Publishers are in a more difficult position. If AI agents summarize articles for users, fewer people may need to visit the original page. That could reduce the attention and advertising value publishers depend on, even as AI systems continue to rely on published content.

During I/O, a Google communications leader told the source that “human attention is the only truly finite resource.” The company’s argument is that agents can give users more time back. But that same time-saving feature may shift dollars away from publishers and weaken the content creation that AI systems depend on.

Trust remains an unresolved problem

Google’s new agent push comes after a difficult earlier rollout. At last year’s I/O, Google introduced AI overviews into Search, but that launch was overshadowed by embarrassing hallucinations.
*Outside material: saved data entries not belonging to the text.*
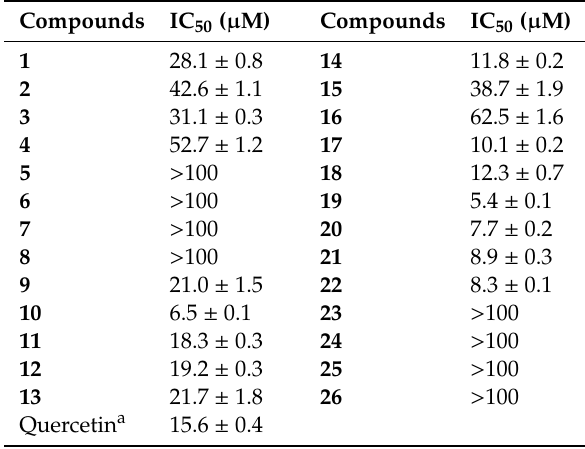
Table 2. NO inhibitory e ff ects of isolated compounds 1 –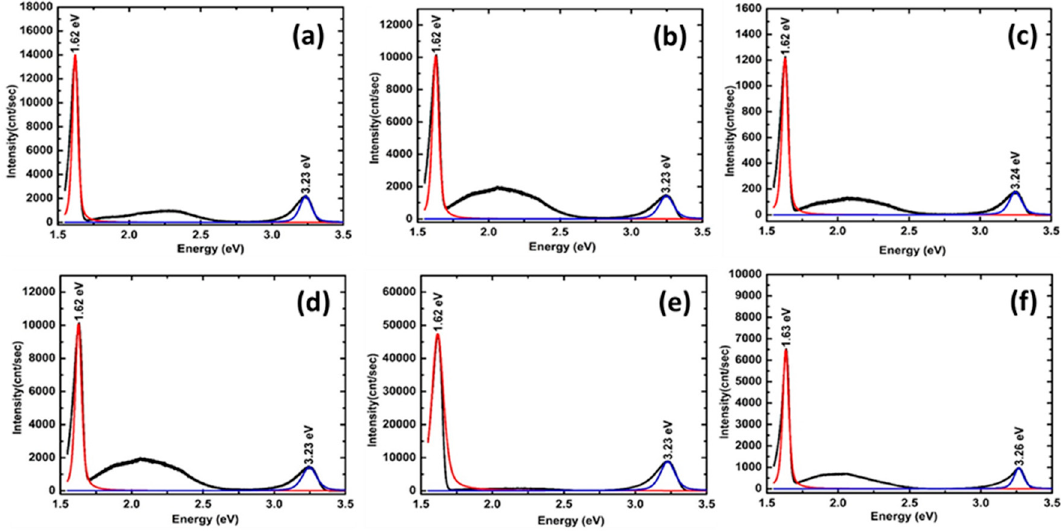
Figure 5. PL spectra of ZnO nanorods grown by using 5000 pulsed laser shots at different temperatures ( a ) 500 °C, ( b ) 550 °C, ( c ) 600 °C and PL spectra of ZnO nanorods grown at 550 °C by varying the number of pulse laser shots ( d ) 5000, ( e ) 10,000, ( f ) 15,000.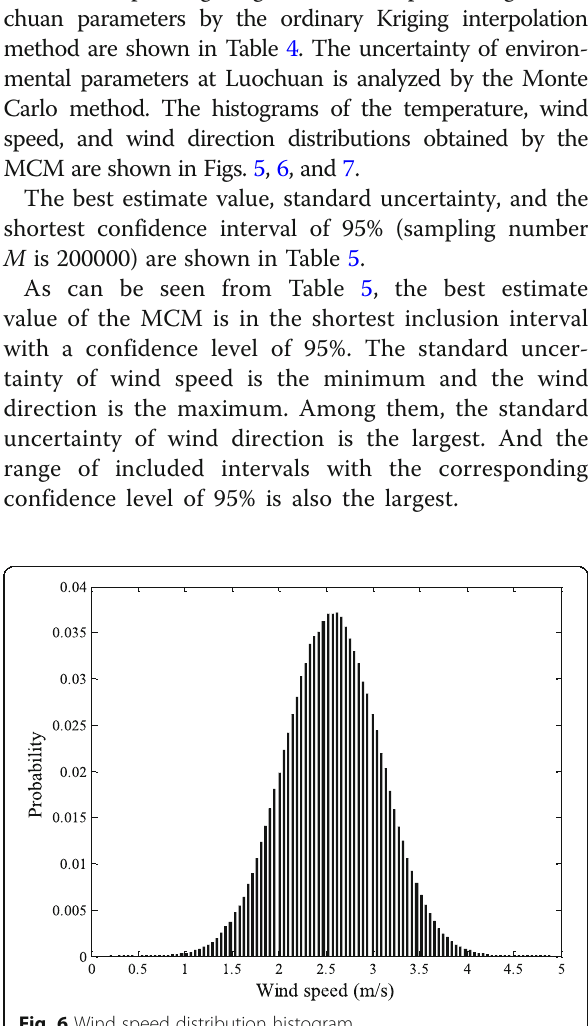
Fig. 6 Wind speed distribution histogram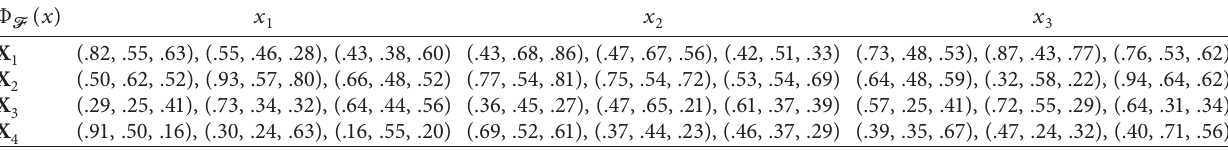
Table 3: Construction of G3-PNSS of all scholars according to department requirement.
Hallucinations remain a central risk for AI systems. The source defines the issue as the tendency of these systems to make stuff up and present it as fact. If agents become a major way people access the web, that problem becomes more consequential.

DeepMind CEO Demis Hassabis raised concerns about the consistency of AI models onstage Tuesday. He said users can quickly find obvious flaws in AI chatbots, including a high school math problem they do not solve or a basic game they cannot play.

“It’s not very difficult to find those holes in the system. For me, for something to be called AGI, it would need to be much more consistent across the board.”

If hallucinations spread through agentic search experiences, users may become more distrustful of information they encounter online. They may also be exposed to misinformation. Neither outcome fits neatly with Google’s claim that AI will become a powerful engine for discovery.

Google does not appear to be waiting for every business model or every AI reliability issue to be solved before moving forward. The company has played a major role in shaping the web people know today. At I/O 2025, it showed that its next version of the web is increasingly organized around AI agents.